[Stored data entries]
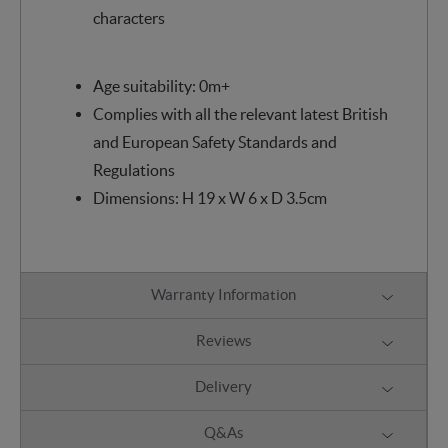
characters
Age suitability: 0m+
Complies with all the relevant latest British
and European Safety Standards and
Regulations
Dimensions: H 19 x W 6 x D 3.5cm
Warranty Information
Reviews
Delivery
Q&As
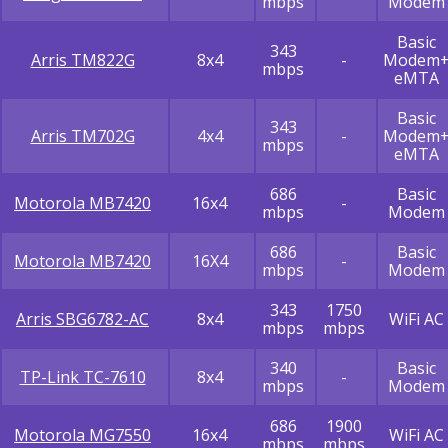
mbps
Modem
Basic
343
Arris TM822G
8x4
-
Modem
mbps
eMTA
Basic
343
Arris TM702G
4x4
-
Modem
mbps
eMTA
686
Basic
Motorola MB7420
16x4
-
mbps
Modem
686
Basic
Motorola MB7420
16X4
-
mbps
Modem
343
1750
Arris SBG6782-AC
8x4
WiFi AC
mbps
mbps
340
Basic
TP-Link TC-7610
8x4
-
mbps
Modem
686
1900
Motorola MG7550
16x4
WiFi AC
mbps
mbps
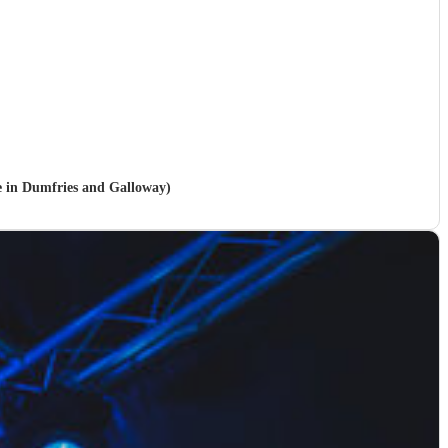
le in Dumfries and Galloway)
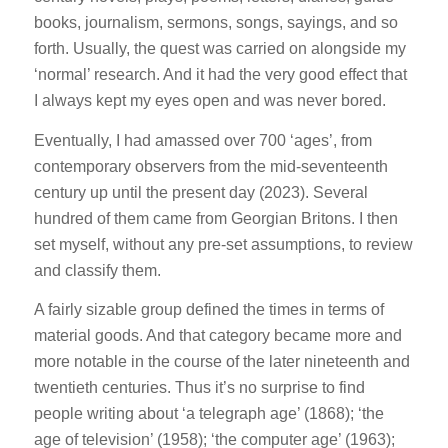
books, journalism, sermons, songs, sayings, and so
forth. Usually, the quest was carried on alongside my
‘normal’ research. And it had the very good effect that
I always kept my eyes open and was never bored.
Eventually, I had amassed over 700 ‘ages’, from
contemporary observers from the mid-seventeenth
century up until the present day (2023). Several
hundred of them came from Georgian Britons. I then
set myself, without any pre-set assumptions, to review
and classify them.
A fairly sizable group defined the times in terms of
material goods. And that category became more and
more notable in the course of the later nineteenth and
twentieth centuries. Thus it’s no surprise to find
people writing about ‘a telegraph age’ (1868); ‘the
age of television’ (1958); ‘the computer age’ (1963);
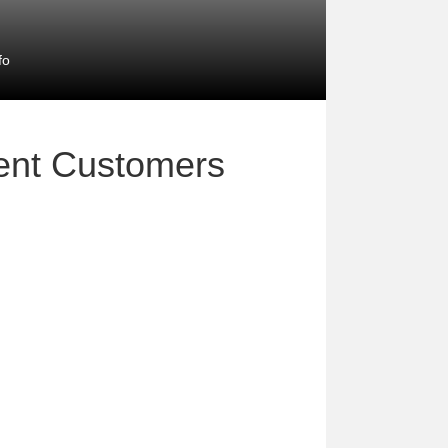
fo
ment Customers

---

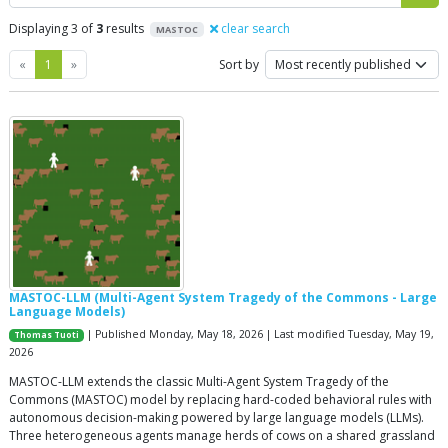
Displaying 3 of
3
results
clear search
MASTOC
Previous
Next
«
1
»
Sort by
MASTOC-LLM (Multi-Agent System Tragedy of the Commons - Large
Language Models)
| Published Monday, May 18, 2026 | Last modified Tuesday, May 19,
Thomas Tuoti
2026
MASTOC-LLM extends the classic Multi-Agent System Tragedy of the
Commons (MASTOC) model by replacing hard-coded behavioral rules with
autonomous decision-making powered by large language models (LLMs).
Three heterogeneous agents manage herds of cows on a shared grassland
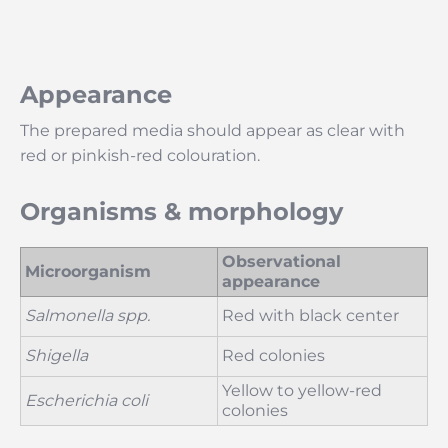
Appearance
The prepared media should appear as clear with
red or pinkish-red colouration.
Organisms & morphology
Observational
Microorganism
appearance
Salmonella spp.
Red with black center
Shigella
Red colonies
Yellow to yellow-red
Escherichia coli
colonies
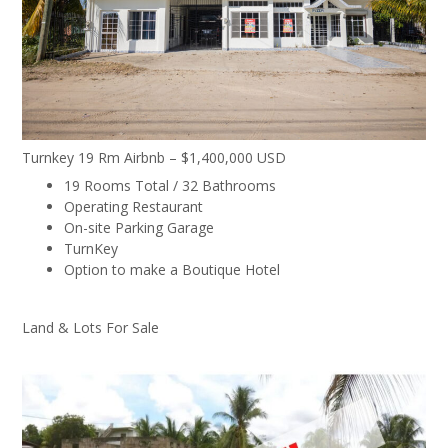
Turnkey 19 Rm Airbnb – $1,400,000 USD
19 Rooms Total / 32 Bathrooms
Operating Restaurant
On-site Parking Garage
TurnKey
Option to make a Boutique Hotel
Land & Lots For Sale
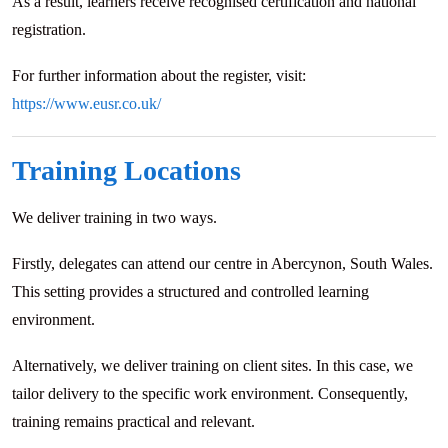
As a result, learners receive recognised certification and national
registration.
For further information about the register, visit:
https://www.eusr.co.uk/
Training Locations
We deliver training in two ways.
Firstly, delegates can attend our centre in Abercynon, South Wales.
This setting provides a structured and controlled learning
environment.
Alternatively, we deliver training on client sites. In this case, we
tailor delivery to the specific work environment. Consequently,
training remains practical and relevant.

**Work order:** Check every line of the records above for the string "MASTOC". Copy those that hold it.

**Written solution:**
MASTOC
MASTOC-LLM (Multi-Agent System Tragedy of the Commons - Large
MASTOC-LLM extends the classic Multi-Agent System Tragedy of the
Commons (MASTOC) model by replacing hard-coded behavioral rules with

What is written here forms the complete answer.